Nas últimas semanas, duas ações de confisco por parte da população ocorreram em regiões diferentes do país. Em San Juan, dezenas de pessoas invadiram um supermercado no dia 30 de julho. Itens de higiene básica e eletrodomésticos foram levados. No dia 25 de julho, na cidade de Santa Fé, vacas de um caminhão tombado foram abatidas e as carnes levadas pelos argentinos famintos.
Há um século, a Argentina era um dos países mais ricos do mundo. Mas, nos últimos anos, passou de uma crise econômica para outra e tem lutado para manter a inflação sob controle.
Agora, os preços estão subindo no ritmo mais rápido desde a década de 90, com os problemas causados pela impressão de dinheiro e ciclos viciosos de aumento de preços por empresas, agravados por aumentos globais nos custos de fertilizantes para agricultura e importação de gás.
A inflação deve subir 6,7% apenas em setembro, disseram analistas consultados pela Reuters, antes dos dados oficiais que devem ser divulgados nesta sexta-feira. Isso levou o Banco Central a elevar a taxa de juros para 75%, com a possibilidade de outras altas.
O governo está gastando muito mais do que arrecada, apelando para a impressão indiscriminada de dinheiro, o que pressiona a baase monetária e é combustível na fogueira dos preços altos.
Há cinco anos, 17,9% dos argentinos viviam abaixo da linha da pobreza, segundo o Instituto Nacional de Estatísticas (Indec). Hoje, esse índice mais que dobrou, para 37,5%.
Os níveis de pobreza foram superiores a 36% no primeiro semestre de 2022 e a pobreza extrema subiu para 8,8%, cerca de 2,6 milhões de pessoas. Os programas de bem-estar do governo ajudaram a evitar que ela subisse mais, mas ainda há alguns pedidos de mais gastos sociais, apesar dos fundos estatais limitados.
Em 2001, durante uma das piores crises econômicas da Argentina, Sandra Contreras criou o Lujan Barter Club. A entidade está decolando novamente, pois os argentinos, incapazes de acompanhar os preços, procuram trocar itens como roupas velhas por um saco de farinha ou macarrão.
"As pessoas chegam muito desesperadas, seus salários não são suficientes, as coisas estão piorando a cada dia", disse Contreras, acrescentando que elas começam a fazer fila duas horas antes da abertura do clube de trocas, todas as manhãs.

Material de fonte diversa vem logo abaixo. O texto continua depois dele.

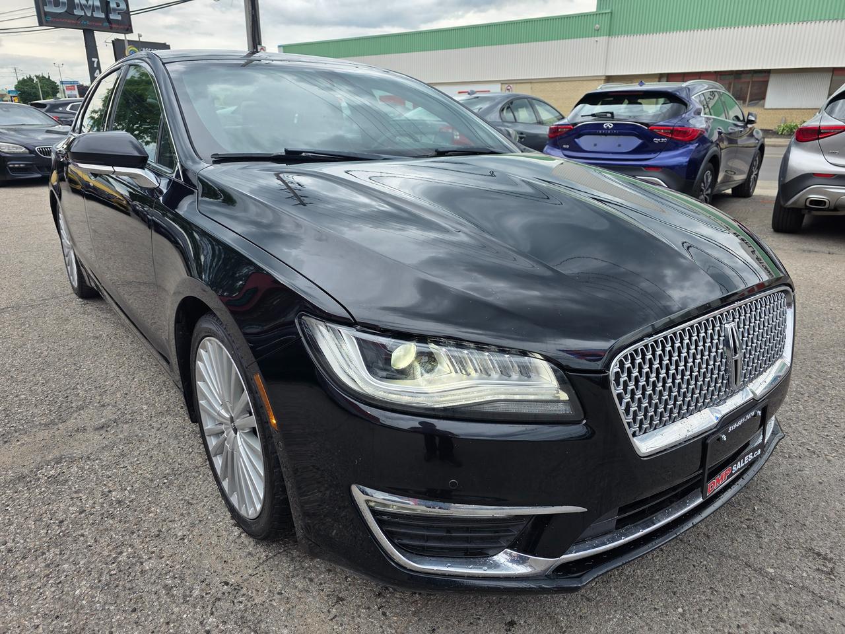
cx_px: 422
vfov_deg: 58.9
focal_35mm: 23
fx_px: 561
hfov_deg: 73.9
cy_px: 317
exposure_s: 1/158
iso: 12
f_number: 1.7
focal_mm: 6.3
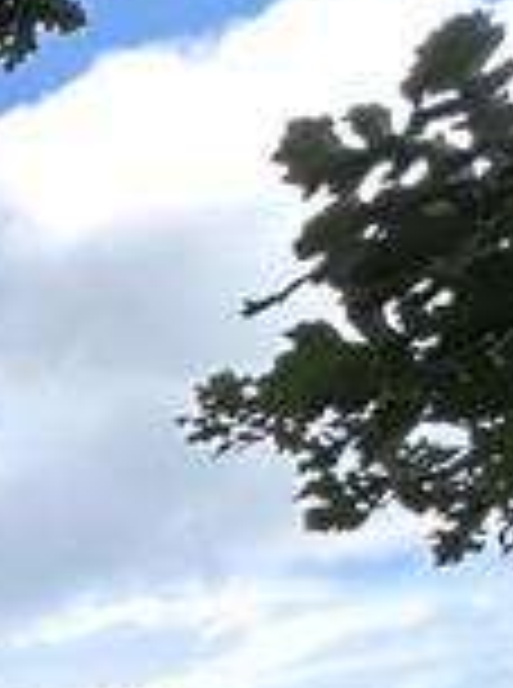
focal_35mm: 94
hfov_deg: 8.2
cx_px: -1544
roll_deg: -0.4
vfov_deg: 18.2
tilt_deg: +7.0
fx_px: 1865
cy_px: 1079
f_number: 2.2
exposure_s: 1/340
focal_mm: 2.22
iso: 40
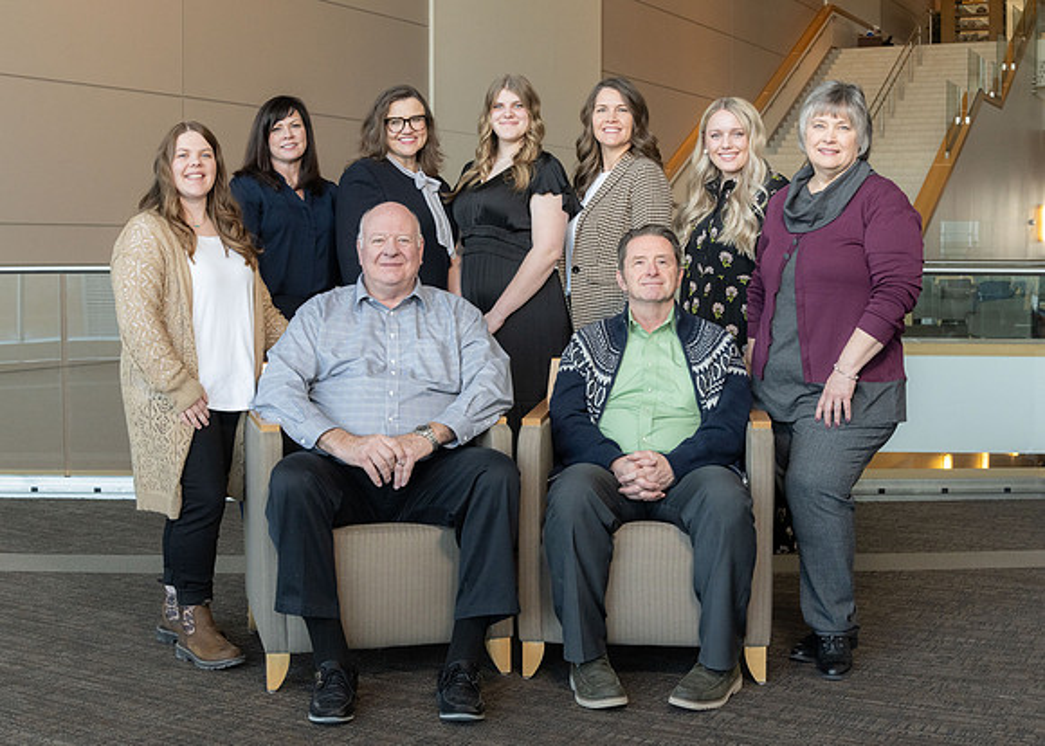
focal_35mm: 47
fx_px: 1403
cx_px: 539
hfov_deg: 40.9
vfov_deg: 29.8
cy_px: 381
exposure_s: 1/160
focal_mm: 44
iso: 1250
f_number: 7.1
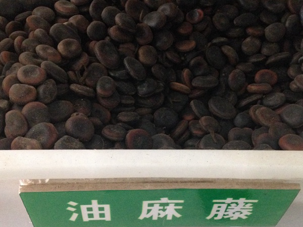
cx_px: 152
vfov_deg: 42.9
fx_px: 289
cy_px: 114
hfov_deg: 55.4
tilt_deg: -52.9
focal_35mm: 33
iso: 500
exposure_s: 1/15
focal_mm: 4.12
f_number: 2.4
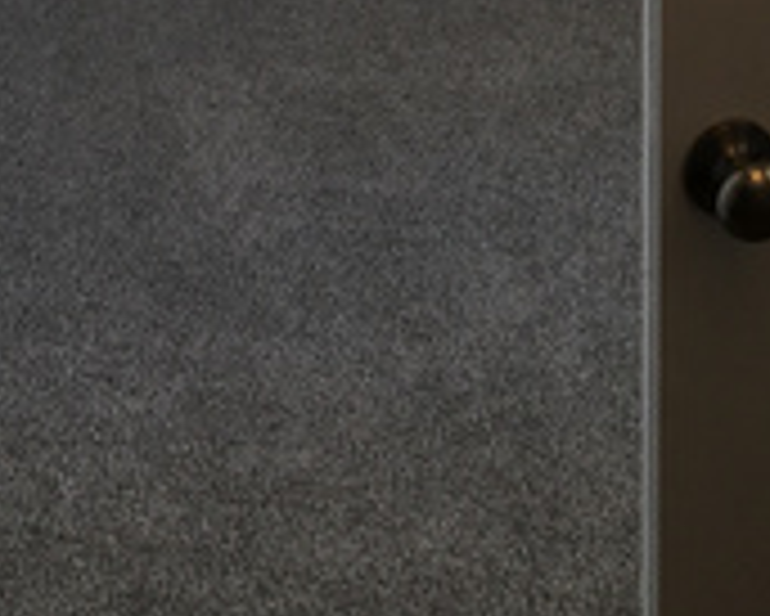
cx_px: 734
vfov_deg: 13.7
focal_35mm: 106
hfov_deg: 17.7
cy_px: -301
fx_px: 2417
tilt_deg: -14.8
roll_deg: -0.3
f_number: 2.2
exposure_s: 1/60
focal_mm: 4.15
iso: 25
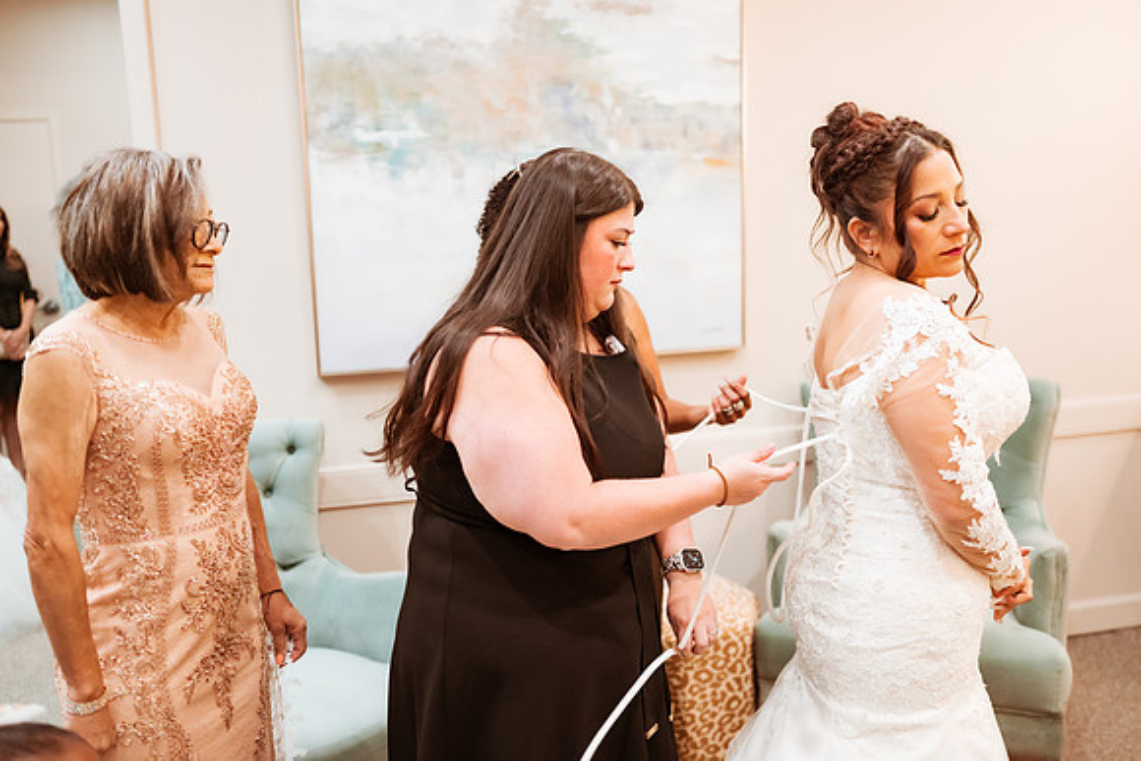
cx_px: 570
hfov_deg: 54.4
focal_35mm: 35
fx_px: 1110
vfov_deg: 37.9
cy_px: 380
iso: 1250
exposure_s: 1/400
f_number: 1.8
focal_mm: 35
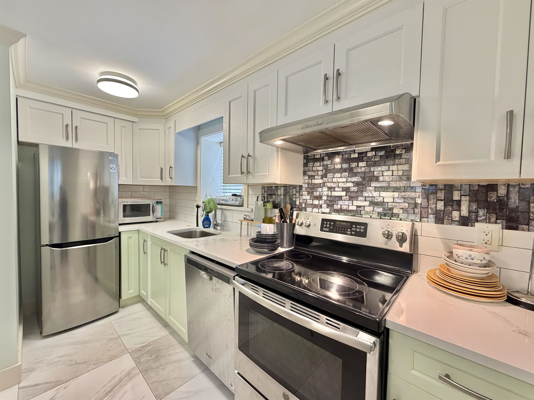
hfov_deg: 102.1
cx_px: 267
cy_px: 200
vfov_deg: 85.7
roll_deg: -0.3
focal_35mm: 14
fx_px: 216
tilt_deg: -2.4
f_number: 2.2
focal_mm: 2.22
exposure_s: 1/60
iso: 320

O Estado argentino, agora dirigido pela esquerda, sangra o país para pagar juros aos credores internacionais.
Em abril, milhares de manifestantes marcharam até o palácio do governo para exigir emprego e maior assistência do Estado em planos sociais e alimentação, ao presidente Alberto Fernández.
David Miazzo, economista-chefe da Fundação Agrícola para o Desenvolvimento da Argentina (FADA), disse à Rádio CNN que “tudo começa com um grande desequilíbrio fiscal, que se torna um desequilíbrio monetário devido à impressão para financiar o déficit. Um desequilíbrio cambial, porque o objetivo do governo é manter o dólar oficial como taxa de câmbio e âncora nominal. E tudo isso gera um atraso profundo no câmbio oficial. Hoje, 130 pesos parecem um valor artificial, porque as pessoas e as empresas estão dispostas para fugir do peso em 330”.
Quando o atual presidente peronista, Alberto Fernández, venceu as eleições em 2019 e sucedeu o governo de Mauricio Macri, a situação econômica já era ruim. De lá para cá, só fez piorar.